The benefits she receives remind me of what happens when God adopts. He gives us:
- A new name. Believers, who were “not His people,” are now called “children of God,” and in the Book of Revelation He promises them “a new name …known only to him who receives it” (2:17).
- Freedom. Just as Hannah no longer spends her days confined in an orphanage, so the adopted child of God enjoys emancipation from the old way of life.
- Assurance. When Hannah fell asleep in my wife’s arms that first night, one of the Chinese aides commented, “She knows who her mother is.” She even possesses a document that declares her a member of our family!
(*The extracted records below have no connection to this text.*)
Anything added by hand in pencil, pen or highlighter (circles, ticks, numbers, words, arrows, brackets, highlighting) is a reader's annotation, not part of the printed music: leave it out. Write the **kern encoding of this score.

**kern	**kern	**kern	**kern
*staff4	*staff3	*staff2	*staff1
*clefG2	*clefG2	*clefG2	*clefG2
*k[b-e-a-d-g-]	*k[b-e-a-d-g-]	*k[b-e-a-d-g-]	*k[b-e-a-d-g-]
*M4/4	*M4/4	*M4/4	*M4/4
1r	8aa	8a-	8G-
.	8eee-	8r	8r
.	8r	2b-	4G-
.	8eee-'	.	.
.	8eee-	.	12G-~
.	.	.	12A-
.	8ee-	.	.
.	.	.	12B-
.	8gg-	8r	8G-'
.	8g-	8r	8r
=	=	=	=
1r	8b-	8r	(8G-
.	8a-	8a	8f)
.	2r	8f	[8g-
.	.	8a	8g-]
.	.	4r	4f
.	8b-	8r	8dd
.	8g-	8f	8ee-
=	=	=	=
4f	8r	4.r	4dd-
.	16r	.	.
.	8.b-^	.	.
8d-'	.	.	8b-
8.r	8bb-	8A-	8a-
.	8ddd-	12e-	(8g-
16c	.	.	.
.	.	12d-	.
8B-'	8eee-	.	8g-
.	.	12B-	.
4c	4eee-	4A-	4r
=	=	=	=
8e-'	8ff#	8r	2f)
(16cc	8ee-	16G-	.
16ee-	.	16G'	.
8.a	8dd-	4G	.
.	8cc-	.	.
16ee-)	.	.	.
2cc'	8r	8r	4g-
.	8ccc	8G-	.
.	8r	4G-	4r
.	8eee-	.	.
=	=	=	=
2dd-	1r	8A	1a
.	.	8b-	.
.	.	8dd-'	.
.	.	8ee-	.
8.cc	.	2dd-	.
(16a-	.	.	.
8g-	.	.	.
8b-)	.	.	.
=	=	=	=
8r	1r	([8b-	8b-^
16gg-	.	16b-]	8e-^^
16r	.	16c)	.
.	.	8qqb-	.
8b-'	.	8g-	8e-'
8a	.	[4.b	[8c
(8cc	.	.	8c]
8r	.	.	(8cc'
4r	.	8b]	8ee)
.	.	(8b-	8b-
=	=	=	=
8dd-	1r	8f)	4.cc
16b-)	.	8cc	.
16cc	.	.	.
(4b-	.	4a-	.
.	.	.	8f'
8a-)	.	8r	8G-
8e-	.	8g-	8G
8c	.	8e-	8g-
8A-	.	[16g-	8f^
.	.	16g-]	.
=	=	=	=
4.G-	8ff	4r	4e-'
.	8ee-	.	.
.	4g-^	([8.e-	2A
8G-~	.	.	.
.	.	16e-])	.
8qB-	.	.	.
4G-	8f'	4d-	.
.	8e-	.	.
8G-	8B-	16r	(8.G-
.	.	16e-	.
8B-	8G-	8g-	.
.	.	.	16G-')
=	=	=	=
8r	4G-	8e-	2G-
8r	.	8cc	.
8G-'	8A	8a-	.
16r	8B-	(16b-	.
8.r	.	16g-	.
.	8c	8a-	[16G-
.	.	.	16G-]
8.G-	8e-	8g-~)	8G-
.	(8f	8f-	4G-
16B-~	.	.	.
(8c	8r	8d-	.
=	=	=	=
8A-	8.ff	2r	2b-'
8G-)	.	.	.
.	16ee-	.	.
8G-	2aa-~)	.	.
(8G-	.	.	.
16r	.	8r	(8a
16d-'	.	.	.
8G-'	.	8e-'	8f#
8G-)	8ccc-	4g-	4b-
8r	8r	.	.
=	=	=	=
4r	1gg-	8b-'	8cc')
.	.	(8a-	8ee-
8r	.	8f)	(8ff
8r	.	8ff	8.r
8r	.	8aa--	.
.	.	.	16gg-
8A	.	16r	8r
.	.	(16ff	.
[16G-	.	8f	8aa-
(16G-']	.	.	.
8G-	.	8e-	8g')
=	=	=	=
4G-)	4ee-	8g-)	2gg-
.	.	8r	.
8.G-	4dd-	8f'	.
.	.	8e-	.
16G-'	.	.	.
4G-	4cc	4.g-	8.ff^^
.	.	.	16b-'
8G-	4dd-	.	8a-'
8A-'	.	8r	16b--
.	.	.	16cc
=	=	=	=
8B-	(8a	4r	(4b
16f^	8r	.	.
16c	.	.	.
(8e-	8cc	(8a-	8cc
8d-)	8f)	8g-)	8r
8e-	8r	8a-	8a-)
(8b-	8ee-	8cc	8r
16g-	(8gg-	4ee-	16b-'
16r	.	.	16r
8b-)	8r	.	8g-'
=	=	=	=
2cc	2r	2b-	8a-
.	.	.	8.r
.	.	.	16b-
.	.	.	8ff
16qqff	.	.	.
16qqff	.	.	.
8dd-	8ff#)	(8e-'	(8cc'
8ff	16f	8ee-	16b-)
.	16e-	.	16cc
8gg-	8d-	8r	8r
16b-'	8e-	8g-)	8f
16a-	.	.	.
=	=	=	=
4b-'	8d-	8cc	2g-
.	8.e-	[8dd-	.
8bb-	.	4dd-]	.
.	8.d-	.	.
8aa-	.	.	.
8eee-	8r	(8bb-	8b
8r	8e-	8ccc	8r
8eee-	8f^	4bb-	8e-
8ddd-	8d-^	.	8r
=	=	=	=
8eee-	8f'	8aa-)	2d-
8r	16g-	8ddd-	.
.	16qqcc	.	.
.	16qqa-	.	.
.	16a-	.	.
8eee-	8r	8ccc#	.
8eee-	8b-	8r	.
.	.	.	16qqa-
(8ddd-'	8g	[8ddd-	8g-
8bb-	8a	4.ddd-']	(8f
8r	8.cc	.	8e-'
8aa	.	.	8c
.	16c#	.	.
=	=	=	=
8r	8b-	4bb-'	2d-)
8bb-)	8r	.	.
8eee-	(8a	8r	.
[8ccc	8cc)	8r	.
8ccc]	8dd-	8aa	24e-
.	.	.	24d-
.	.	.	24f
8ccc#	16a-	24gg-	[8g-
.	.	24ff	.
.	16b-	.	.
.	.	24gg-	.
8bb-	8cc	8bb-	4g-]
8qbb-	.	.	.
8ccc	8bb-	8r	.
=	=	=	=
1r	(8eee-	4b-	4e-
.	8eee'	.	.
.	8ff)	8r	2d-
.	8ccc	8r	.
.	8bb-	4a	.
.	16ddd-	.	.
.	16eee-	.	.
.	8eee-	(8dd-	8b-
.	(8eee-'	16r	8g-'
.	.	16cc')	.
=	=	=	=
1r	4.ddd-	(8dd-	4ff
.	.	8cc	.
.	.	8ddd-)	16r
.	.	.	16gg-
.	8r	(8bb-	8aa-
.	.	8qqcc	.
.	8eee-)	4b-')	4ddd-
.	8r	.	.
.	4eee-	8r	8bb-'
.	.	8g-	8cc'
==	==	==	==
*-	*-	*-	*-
Paul writes in Galatians 4 and Romans 8 that the Spirit within us makes us so confident of our standing that we can talk with God using terms of endearment such as “Abba” and “Father.”
- An inheritance. In the same texts the Apostle reminds us that we share in all the rights and privileges of the firstborn—“heirs of God and co-heirs with Christ.” And that includes all the family resources.
December 1995, Dallas, Texas. A former orphan sits under a Christmas tree. Her family has found her, and she has come home. Her upside-down world has turned right-side up. Now she will hear the Christmas story, and in due time she will learn of the wonderful doctrine of adoption from the scrapbook of her life.
May 1997. Hannah’s old life fades from her memory as new blessings flood her days. She runs around the house contentedly, a living theology lesson, unaware of the blessed spiritual truth she has taught her family.
About the Contributors
The son of a Mennonite pastor, Professor Regier always knew he would spend his life in ministry. His passion is to minister through art and technology. For more than thirty years he has created and executed innumerable multimedia presentations for Dallas Seminary and has also guided thousands of students in the development of audiovisual support for their ministries. He and his wife Jan consider themselves parents of “two families.” With four grown children (the youngest in high school), they adopted two little girls from China. Recently, Don had the privilege of baptizing the girls.